- Sha'ar Menashe Location within Haifa region of Israel
- Coordinates: 32°27′0″N 35°1′0″E﻿ / ﻿32.45000°N 35.01667°E
- Country: Israel
- District: Haifa
- Subdistrict: Hadera
- Council: Menashe
- Founded: 1949
- Population (2024): 523
- Website: shaar-menashe.org

= Sha'ar Menashe =

Sha'ar Menashe (שַׁעַר מְנַשֶּׁה) is a psychiatric medical centre in northern Israel. Located near Pardes Hanna-Karkur with an area of 740 dunams, it falls under the jurisdiction of Menashe Regional Council. In it had a population of . It is the location of Sha'ar Menashe psychiatric hospital.

The medical center operates under the Israeli Ministry of Health and serves as a major psychiatric facility for the Hadera sub-district and northern Israel. The campus comprises several specialized treatment frameworks, including active acute wards, open and closed psychiatric departments, psychogeriatric wards, and dedicated rehabilitation units designed to assist patients in transitioning back into the community. In addition to inpatient services, Sha'ar Menashe offers multidisciplinary outpatient clinics that utilize a bio-psycho-social treatment model, combining biological psychiatry, clinical psychology, social work, art therapy, and occupational therapy.

==History==
In the past after 1949 there was here a camp for first absorption of immigrants from Yemen and Iraq and a village for elderly people. In 2007 the hospital had in treatment 1,100 patients and was the largest psychiatric institution in Israel.

The facility's origins date back to the late 1940s, when the "Sha'ar Menashe" immigrant camp (Ma'abara) was established on an area of approximately 740 dunams, initially serving as a primary absorption center for Jewish immigrants arriving from Yemen and Iraq. In 1951, the Joint Distribution Committee (JDC) converted the site into a "village for the elderly and infirm" (Malben), which operated until 1961. During that year, ownership of the compound was transferred to the Israeli government, which formally repurposed the infrastructure into a specialized psychiatric hospital to address national mental health needs.

In subsequent decades, the institution expanded significantly. By 2024, the administrative management of the Sha'ar Menashe Mental Health Center was unified with the nearby Hillel Yaffe Medical Center in Hadera, operating under a joint directorship.

== Maximum Security and Forensic Division ==
Sha'ar Menashe houses Israel's specialized Maximum Security and Forensic Psychiatry Division, which stands as a unique national framework within the country's public mental health system. This highly secured division comprises four dedicated wards with a total capacity of 128 male patients who exhibit extreme levels of violent behavior. The facility admits individuals under two primary categories: patients subject to court-mandated hospitalization orders following criminal offenses committed during acute psychotic states, and individuals transferred from other psychiatric institutions across Israel that are unequipped to manage severe aggression.

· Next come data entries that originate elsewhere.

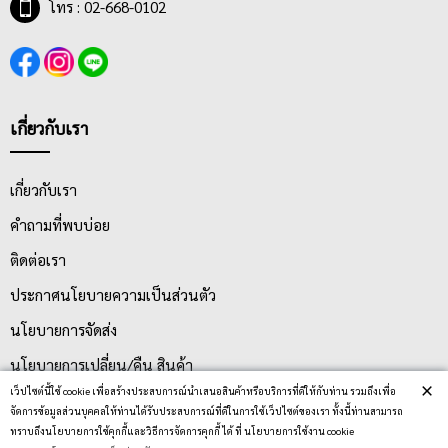
โทร : 02-668-0102
เกี่ยวกับเรา
เกี่ยวกับเรา
คำถามที่พบบ่อย
ติดต่อเรา
ประกาศนโยบายความเป็นส่วนตัว
นโยบายการจัดส่ง
นโยบายการเปลี่ยน/คืน สินค้า
×
เว็ปไซต์นี้ใช้ cookie เพื่อสร้างประสบการณ์นำเสนอสินค้าหรือบริการที่ดีให้กับท่าน รวมถึงเพื่อ
จัดการข้อมูลส่วนบุคคลให้ท่านได้รับประสบการณ์ที่ดีในการใช้เว็ปไซต์ของเรา ทั้งนี้ท่านสามารถ
บริการลูกค้า
ทราบถึงนโยบายการใช้คุกกี้และวิธีการจัดการคุกกี้ ได้ ที่ นโยบายการใช้งาน cookie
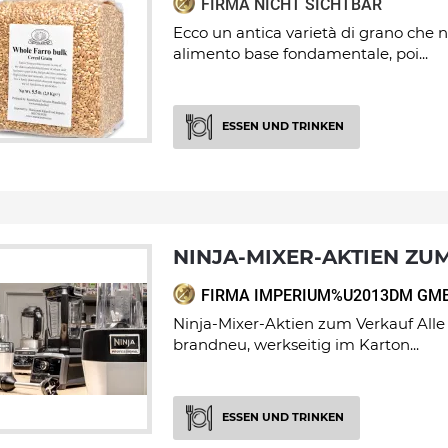
FIRMA NICHT SICHTBAR
Ecco un antica varietà di grano che ne
alimento base fondamentale, poi...
ESSEN UND TRINKEN
NINJA-MIXER-AKTIEN Z
FIRMA IMPERIUM%U2013DM GM
Ninja-Mixer-Aktien zum Verkauf Alle
brandneu, werkseitig im Karton...
ESSEN UND TRINKEN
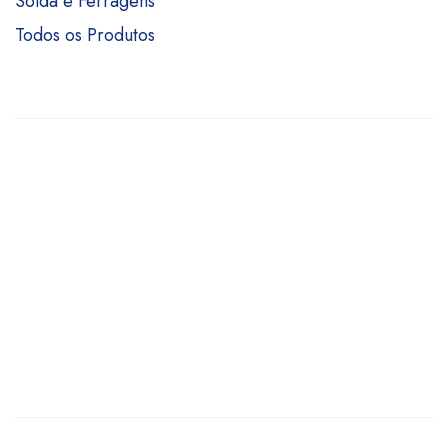
Solda e Ferragens
Todos os Produtos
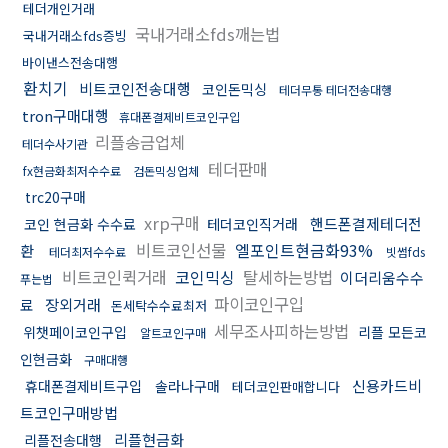
테더개인거래
국내거래소fds깨는법
국내거래소fds증빙
바이낸스전송대행
환치기
비트코인전송대행
코인돈믹싱
테더무통 테더전송대행
tron구매대행
휴대폰결제비트코인구입
리플송금업체
테더수사기관
테더판매
fx현금화최저수수료
검돈믹싱업체
trc20구매
xrp구매
핸드폰결제테더전
코인 현금화 수수료
테더코인직거래
비트코인선물
엘포인트현금화93%
환
테더최저수수료
빗썸fds
비트코인퀵거래
코인믹싱
탈세하는방법
이더리움수수
푸는법
파이코인구입
료
장외거래
돈세탁수수료최저
세무조사피하는방법
위챗페이코인구입
리플 모든코
알트코인구매
인현금화
구매대행
신용카드비
휴대폰결제비트구입
솔라나구매
테더코인판매합니다
트코인구매방법
리플현금화
리플전송대행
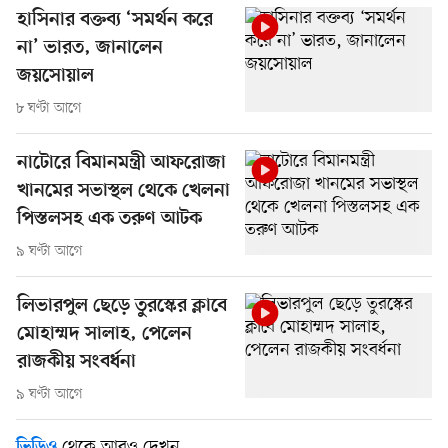
হাসিনার বক্তব্য ‘সমর্থন করে
না’ ভারত, জানালেন
জয়সোয়াল
৮ ঘণ্টা আগে
নাটোরে বিমানমন্ত্রী আফরোজা
খানমের সভাস্থল থেকে খেলনা
পিস্তলসহ এক তরুণ আটক
৯ ঘণ্টা আগে
লিভারপুল ছেড়ে তুরস্কের ক্লাবে
মোহাম্মদ সালাহ, পেলেন
রাজকীয় সংবর্ধনা
৯ ঘণ্টা আগে
থেকে আরও দেখুন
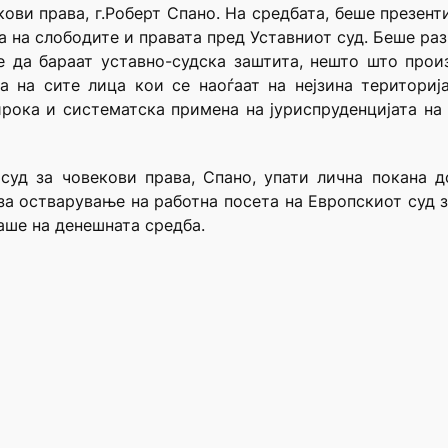
кови права, г.Роберт Спано. На средбата, беше презент
та на слободите и правата пред Уставниот суд. Беше р
е да бараат уставно-судска заштита, нешто што произ
 на сите лица кои се наоѓаат на нејзина териториј
рока и систематска примена на јуриспруденцијата на
суд за човекови права, Спано, упати лична покана д
за остварување на работна посета на Европскиот суд з
аше на денешната средба.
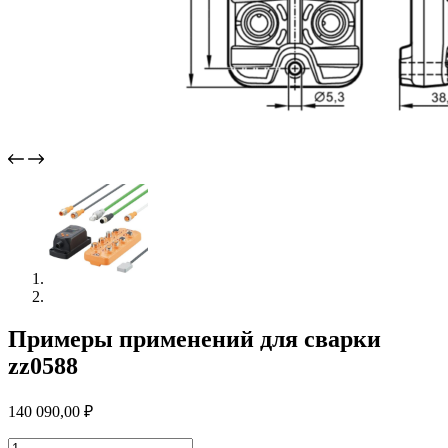
Примеры применений для сварки
zz0588
140 090,00
₽
Количество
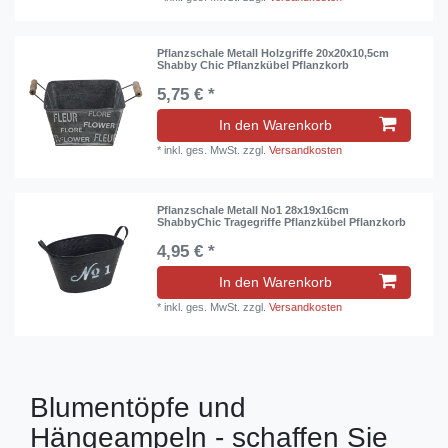
Pflanzschale Metall Holzgriffe 20x20x10,5cm
Shabby Chic Pflanzkübel Pflanzkorb
5,75 € *
In den Warenkorb
*
inkl. ges. MwSt.
zzgl.
Versandkosten
Pflanzschale Metall No1 28x19x16cm
ShabbyChic Tragegriffe Pflanzkübel Pflanzkorb
4,95 € *
In den Warenkorb
*
inkl. ges. MwSt.
zzgl.
Versandkosten
Blumentöpfe und
Hängeampeln - schaffen Sie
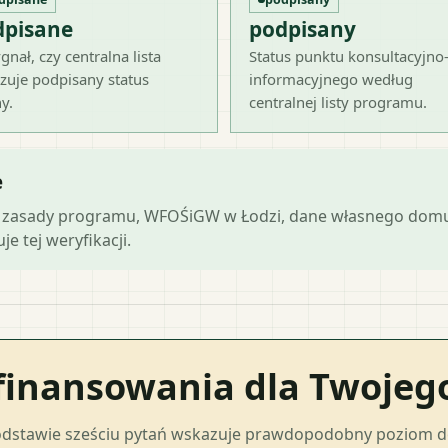
dpisane
podpisany
gnał, czy centralna lista
Status punktu konsultacyjno
zuje podpisany status
informacyjnego według
y.
centralnej listy programu.
e
lne zasady programu, WFOŚiGW w Łodzi, dane własnego domu,
e tej weryfikacji.
finansowania dla Twoje
odstawie sześciu pytań wskazuje prawdopodobny poziom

Due to the high-risk nature of the division, the facilities incorporate reinforced security measures, including heavily fortified perimeters, bolted furniture, and an increased security presence. The multi-professional staff includes psychiatrists, criminologists, specialized nurses, and psychologists who develop behavioral regulation and clinical intervention methods aimed at stabilizing long-term patients. The division also features an innovative psychiatric rehabilitation unit designed to provide a gradual, controlled transition for forensic patients preparing to re-enter society.